I quit my job without having another lined up, something I’ve been told to never, ever do.

Flash back to last spring, toward the end of my fourth year as a teacher. I was sitting in the office with my principal, and she asked me point blank if I was planning on returning in the fall. I had been running at full speed for four years, always trying, and seemingly never succeeding, to do it all.

Being a “good” teacher meant constantly being on top (better yet ahead) of deadlines, having cute data charts posted showing student growth, contacting parents daily, having detailed, pages long lesson plans with formative and summative assessments. Lessons that were engaging and curated to student interests and involved movement and led to mastery of the objective in a perfect way, facilitating the learning without giving students the answers.
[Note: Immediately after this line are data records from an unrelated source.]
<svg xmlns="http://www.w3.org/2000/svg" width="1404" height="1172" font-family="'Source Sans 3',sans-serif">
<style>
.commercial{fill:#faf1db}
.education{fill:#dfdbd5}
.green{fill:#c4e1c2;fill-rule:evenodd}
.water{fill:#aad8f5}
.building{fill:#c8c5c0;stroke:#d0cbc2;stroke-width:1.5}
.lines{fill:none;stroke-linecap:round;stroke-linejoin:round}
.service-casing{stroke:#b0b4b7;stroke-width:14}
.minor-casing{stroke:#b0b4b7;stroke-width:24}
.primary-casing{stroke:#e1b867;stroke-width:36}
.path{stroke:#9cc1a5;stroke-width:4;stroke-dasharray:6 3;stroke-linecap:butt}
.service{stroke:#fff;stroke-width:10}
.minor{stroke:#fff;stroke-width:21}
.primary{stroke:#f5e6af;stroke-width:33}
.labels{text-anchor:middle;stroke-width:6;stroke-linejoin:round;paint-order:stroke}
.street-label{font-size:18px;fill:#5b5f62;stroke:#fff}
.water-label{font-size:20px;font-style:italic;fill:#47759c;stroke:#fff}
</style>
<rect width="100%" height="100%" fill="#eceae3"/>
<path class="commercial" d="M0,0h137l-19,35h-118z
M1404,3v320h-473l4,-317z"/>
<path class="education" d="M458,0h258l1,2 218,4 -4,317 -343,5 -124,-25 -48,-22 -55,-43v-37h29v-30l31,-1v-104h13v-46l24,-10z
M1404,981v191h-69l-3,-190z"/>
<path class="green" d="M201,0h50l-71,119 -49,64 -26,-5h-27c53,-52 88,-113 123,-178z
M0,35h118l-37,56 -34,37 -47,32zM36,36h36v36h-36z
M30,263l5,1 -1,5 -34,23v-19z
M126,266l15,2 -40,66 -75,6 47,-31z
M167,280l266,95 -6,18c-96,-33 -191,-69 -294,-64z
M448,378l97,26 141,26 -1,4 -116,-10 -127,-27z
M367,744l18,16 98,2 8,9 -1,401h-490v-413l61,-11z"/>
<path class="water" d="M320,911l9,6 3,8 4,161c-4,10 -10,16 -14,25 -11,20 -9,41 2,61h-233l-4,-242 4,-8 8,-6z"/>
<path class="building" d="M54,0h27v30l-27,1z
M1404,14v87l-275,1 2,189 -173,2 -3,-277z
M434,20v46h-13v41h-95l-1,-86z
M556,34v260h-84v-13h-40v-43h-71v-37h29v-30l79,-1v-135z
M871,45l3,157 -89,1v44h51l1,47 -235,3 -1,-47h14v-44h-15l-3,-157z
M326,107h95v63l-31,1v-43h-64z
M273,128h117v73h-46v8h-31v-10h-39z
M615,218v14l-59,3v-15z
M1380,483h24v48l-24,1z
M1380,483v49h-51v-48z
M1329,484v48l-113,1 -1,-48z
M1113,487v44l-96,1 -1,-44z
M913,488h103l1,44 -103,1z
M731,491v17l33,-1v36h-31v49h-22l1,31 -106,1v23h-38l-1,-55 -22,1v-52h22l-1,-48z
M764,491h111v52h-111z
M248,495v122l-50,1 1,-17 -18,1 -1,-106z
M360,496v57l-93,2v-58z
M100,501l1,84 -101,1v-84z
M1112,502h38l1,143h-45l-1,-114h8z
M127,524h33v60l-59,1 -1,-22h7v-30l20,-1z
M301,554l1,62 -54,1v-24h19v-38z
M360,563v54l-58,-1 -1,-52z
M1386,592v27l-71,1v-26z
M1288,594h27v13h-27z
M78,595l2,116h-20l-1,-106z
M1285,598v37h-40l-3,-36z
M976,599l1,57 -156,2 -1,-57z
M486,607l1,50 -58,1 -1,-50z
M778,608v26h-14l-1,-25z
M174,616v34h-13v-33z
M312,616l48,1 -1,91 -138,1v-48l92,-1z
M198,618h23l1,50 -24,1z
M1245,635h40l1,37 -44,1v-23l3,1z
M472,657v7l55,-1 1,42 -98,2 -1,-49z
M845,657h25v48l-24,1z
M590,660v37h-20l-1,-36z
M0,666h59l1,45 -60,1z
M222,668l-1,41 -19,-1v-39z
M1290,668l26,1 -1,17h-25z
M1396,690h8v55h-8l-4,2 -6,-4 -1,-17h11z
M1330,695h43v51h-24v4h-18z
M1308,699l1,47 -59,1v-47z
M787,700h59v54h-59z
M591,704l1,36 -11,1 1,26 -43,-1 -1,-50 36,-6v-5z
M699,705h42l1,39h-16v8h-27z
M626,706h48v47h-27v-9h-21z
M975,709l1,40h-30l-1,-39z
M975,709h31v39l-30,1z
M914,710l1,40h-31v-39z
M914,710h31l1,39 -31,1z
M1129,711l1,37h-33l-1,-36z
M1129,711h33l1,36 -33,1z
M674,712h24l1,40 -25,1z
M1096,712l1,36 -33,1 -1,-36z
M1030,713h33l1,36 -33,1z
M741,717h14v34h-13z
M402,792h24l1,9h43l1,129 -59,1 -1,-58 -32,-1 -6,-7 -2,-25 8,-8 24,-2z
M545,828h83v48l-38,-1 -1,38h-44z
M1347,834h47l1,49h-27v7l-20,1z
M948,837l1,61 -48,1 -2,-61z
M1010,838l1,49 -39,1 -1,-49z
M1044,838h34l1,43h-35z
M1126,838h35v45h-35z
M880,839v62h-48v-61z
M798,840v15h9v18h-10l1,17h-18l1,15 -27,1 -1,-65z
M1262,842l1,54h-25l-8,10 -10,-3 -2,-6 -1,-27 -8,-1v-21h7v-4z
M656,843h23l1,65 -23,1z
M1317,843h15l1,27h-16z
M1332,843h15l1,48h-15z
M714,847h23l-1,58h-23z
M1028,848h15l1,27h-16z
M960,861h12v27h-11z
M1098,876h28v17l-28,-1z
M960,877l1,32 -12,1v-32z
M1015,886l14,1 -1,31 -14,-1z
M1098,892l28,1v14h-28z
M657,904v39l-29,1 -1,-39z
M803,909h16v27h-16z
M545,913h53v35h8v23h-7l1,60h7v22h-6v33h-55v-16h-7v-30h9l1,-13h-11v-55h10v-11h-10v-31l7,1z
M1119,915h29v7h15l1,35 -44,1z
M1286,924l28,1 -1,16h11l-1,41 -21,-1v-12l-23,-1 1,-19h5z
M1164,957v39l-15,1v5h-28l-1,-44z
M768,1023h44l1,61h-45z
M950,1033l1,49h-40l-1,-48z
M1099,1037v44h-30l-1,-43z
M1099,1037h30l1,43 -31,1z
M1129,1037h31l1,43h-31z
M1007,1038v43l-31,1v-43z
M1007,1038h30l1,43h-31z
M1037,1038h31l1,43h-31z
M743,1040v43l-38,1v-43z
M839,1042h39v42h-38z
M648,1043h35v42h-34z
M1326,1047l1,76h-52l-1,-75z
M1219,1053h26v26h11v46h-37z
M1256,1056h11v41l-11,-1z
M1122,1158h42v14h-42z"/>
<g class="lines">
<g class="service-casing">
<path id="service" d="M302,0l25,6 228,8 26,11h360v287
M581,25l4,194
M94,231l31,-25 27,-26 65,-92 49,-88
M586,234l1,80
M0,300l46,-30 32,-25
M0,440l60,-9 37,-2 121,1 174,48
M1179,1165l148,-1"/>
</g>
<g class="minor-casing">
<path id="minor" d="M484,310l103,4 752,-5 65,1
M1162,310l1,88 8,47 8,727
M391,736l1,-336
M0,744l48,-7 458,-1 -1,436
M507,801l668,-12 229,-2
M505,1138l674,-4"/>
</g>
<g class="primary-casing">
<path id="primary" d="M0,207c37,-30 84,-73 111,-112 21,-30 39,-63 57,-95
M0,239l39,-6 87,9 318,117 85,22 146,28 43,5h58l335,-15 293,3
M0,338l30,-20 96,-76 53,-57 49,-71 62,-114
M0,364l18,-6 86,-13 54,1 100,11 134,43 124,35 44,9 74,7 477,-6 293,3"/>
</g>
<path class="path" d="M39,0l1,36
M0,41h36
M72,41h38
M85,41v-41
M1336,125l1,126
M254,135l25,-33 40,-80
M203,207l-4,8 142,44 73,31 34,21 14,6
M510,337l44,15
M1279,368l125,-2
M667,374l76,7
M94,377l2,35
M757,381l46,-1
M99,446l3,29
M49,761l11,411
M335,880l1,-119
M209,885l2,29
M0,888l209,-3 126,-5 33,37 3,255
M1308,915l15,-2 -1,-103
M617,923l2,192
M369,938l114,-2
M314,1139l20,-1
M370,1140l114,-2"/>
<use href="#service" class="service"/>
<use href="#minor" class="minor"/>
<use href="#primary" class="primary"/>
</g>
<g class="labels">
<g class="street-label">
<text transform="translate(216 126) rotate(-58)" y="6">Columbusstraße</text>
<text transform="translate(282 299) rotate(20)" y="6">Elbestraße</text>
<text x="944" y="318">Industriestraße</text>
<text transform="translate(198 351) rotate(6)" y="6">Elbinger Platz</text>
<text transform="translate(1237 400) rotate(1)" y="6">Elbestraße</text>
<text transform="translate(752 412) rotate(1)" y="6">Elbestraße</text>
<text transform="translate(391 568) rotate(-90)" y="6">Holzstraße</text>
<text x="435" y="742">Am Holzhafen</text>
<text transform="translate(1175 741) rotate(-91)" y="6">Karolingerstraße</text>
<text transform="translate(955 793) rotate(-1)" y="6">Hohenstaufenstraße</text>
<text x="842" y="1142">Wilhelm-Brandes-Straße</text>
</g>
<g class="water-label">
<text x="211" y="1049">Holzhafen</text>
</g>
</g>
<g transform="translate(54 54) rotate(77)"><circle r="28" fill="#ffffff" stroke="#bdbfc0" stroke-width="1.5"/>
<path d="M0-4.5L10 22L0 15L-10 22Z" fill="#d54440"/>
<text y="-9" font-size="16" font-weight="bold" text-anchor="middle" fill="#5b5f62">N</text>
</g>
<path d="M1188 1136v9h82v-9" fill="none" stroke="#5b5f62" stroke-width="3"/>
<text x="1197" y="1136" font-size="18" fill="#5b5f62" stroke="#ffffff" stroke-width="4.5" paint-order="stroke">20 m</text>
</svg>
Meanwhile, at the end of a 12-hour day, I was supposed to come home and do all the things that “good” people do. Go to the gym (ha), cook a nutritious meal, keep my apartment clean, spend time with my girlfriend, call my mother, meet up with friends…the list goes on. If I was lucky, I could manage to do two or three of those things. Most nights, though, I fell straight onto the couch, while my girlfriend cooked our dinner and fed our cat.

I was exhausted by the time last spring rolled around. The worst part of the exhaustion was not feeling it, but feeling that because of that exhaustion, I was a failure. Other teachers around me were planning and executing brilliant lessons, which were recorded and sent school-wide via email with subject lines like, “Watch how so-and-so checks for understanding!”

I could not help but feel that because I was never recorded, never the subject of an email, that I was not a “good” teacher. No matter how much feedback I implemented from colleagues and coaches, I never got that shining moment. I struggled to contact the requisite number of parents each day. My data charts were not that cute. I was not a “good” teacher, and yet, I was exhausted. How could this be?

How did I have the nerve to be exhausted, when I wasn’t even succeeding at my job?

So back to that moment in the office. Although I broke down in tears (mortifying) and confessed my exhaustion, I did not tell my principal then that I would not be returning. I thought it over and talked to my girlfriend, friends, and members of my professional support network. A week later I formally announced my resignation effective in June.

Immediately I felt a weight lifted off my shoulders. I had made the right decision.

Why then do I say now that I feel I’ve made a huge mistake? The answer lies in that desire to be “good,” which I thought would stop haunting me when I left the classroom. It hasn’t. Right now, I feel like I’m not a “good” partner or member of society, because I’m pretty much unemployed. I’m not making an adequate contribution to my household. I’m not doing the daily grind, like all the other “good” people in the world. That makes me feel like I’ve made a mistake.

That’s why it turns out, it’s okay to make a huge mistake. What I’ve learned is invaluable, that the desire to be “good” comes from pressure I’ve put on myself. I’ll let society take some of the blame. I think people, especially women, are generally being pushed to do more and more and more and more, until everyone feels some level of exhaustion.

Nonetheless, this huge mistake taught me that I’m responsible for feeling good enough. Validation about who I am as a person and what I’m doing with my life must come from within.

I must be ok with my performance, and know that if I’m trying my best, I am “good.” When I finally reach my goal of stepping into my next career, this huge mistake will be worth it, if I carry that lesson with me.